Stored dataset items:
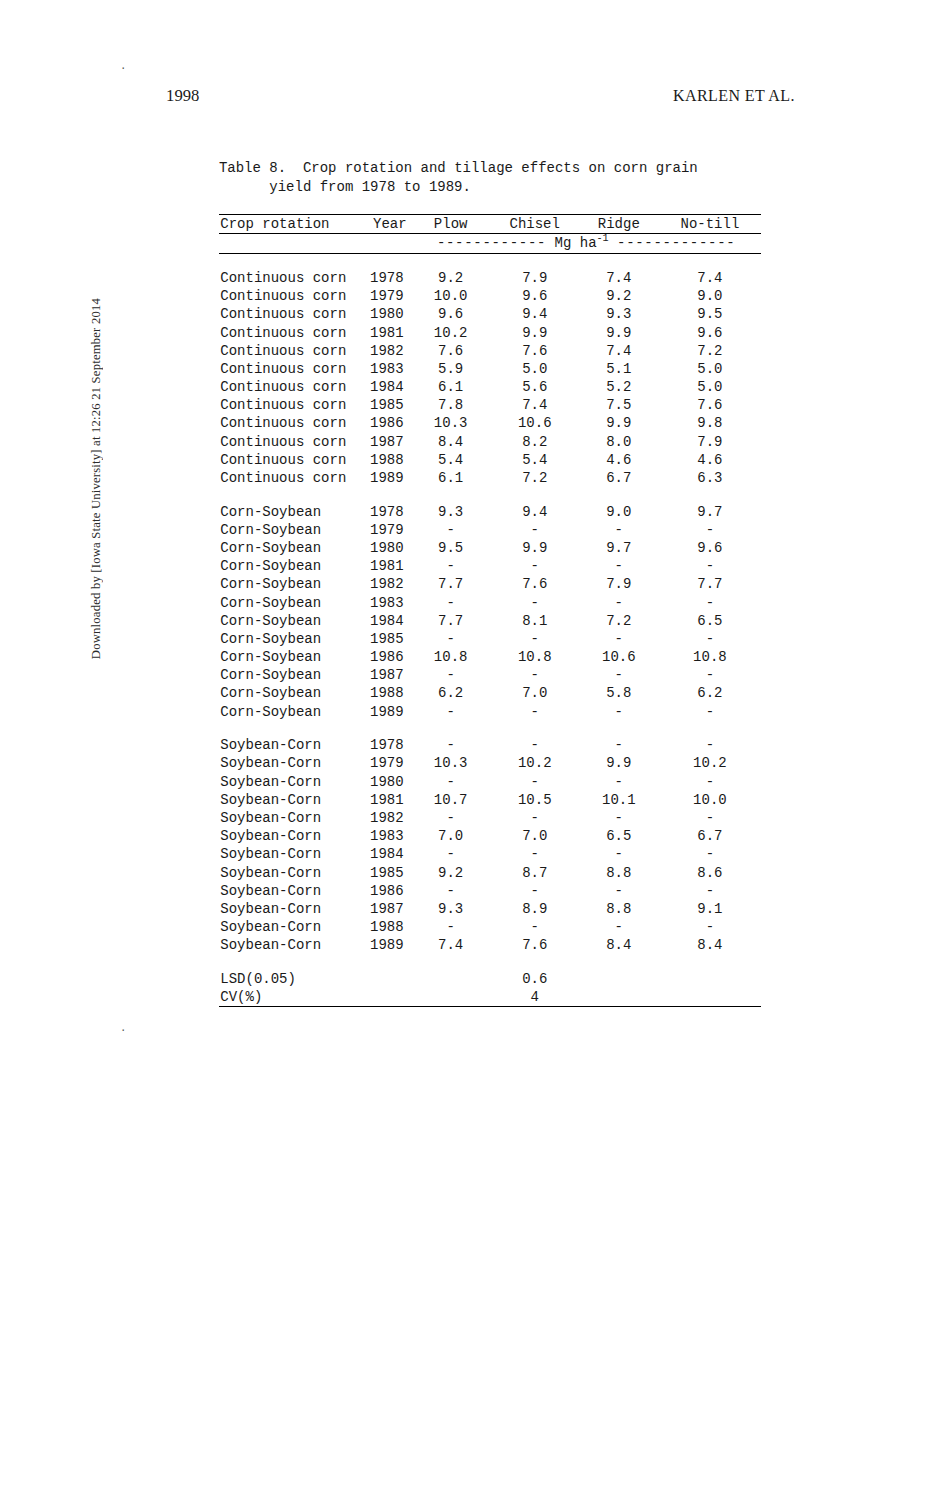.
.
Downloaded by [Iowa State University] at 12:26 21 September 2014
1998
KARLEN ET AL.
Table 8. Crop rotation and tillage effects on corn grain yield from 1978 to 1989.
| Crop rotation | Year | Plow | Chisel | Ridge | No-till |
| --- | --- | --- | --- | --- | --- |
| | | ------------ Mg ha -1 ------------- |
| Continuous corn | 1978 | 9.2 | 7.9 | 7.4 | 7.4 |
| Continuous corn | 1979 | 10.0 | 9.6 | 9.2 | 9.0 |
| Continuous corn | 1980 | 9.6 | 9.4 | 9.3 | 9.5 |
| Continuous corn | 1981 | 10.2 | 9.9 | 9.9 | 9.6 |
| Continuous corn | 1982 | 7.6 | 7.6 | 7.4 | 7.2 |
| Continuous corn | 1983 | 5.9 | 5.0 | 5.1 | 5.0 |
| Continuous corn | 1984 | 6.1 | 5.6 | 5.2 | 5.0 |
| Continuous corn | 1985 | 7.8 | 7.4 | 7.5 | 7.6 |
| Continuous corn | 1986 | 10.3 | 10.6 | 9.9 | 9.8 |
| Continuous corn | 1987 | 8.4 | 8.2 | 8.0 | 7.9 |
| Continuous corn | 1988 | 5.4 | 5.4 | 4.6 | 4.6 |
| Continuous corn | 1989 | 6.1 | 7.2 | 6.7 | 6.3 |
| Corn-Soybean | 1978 | 9.3 | 9.4 | 9.0 | 9.7 |
| Corn-Soybean | 1979 | - | - | - | - |
| Corn-Soybean | 1980 | 9.5 | 9.9 | 9.7 | 9.6 |
| Corn-Soybean | 1981 | - | - | - | - |
| Corn-Soybean | 1982 | 7.7 | 7.6 | 7.9 | 7.7 |
| Corn-Soybean | 1983 | - | - | - | - |
| Corn-Soybean | 1984 | 7.7 | 8.1 | 7.2 | 6.5 |
| Corn-Soybean | 1985 | - | - | - | - |
| Corn-Soybean | 1986 | 10.8 | 10.8 | 10.6 | 10.8 |
| Corn-Soybean | 1987 | - | - | - | - |
| Corn-Soybean | 1988 | 6.2 | 7.0 | 5.8 | 6.2 |
| Corn-Soybean | 1989 | - | - | - | - |
| Soybean-Corn | 1978 | - | - | - | - |
| Soybean-Corn | 1979 | 10.3 | 10.2 | 9.9 | 10.2 |
| Soybean-Corn | 1980 | - | - | - | - |
| Soybean-Corn | 1981 | 10.7 | 10.5 | 10.1 | 10.0 |
| Soybean-Corn | 1982 | - | - | - | - |
| Soybean-Corn | 1983 | 7.0 | 7.0 | 6.5 | 6.7 |
| Soybean-Corn | 1984 | - | - | - | - |
| Soybean-Corn | 1985 | 9.2 | 8.7 | 8.8 | 8.6 |
| Soybean-Corn | 1986 | - | - | - | - |
| Soybean-Corn | 1987 | 9.3 | 8.9 | 8.8 | 9.1 |
| Soybean-Corn | 1988 | - | - | - | - |
| Soybean-Corn | 1989 | 7.4 | 7.6 | 8.4 | 8.4 |
| LSD(0.05) | | | 0.6 | | |
| CV(%) | | | 4 | | |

What needs to be done: Check each line of the entries above for the word "rotation". List the ones that have it.

Result of the exercise:
Table 8. Crop rotation and tillage effects on corn grain yield from 1978 to 1989.
| Crop rotation | Year | Plow | Chisel | Ridge | No-till |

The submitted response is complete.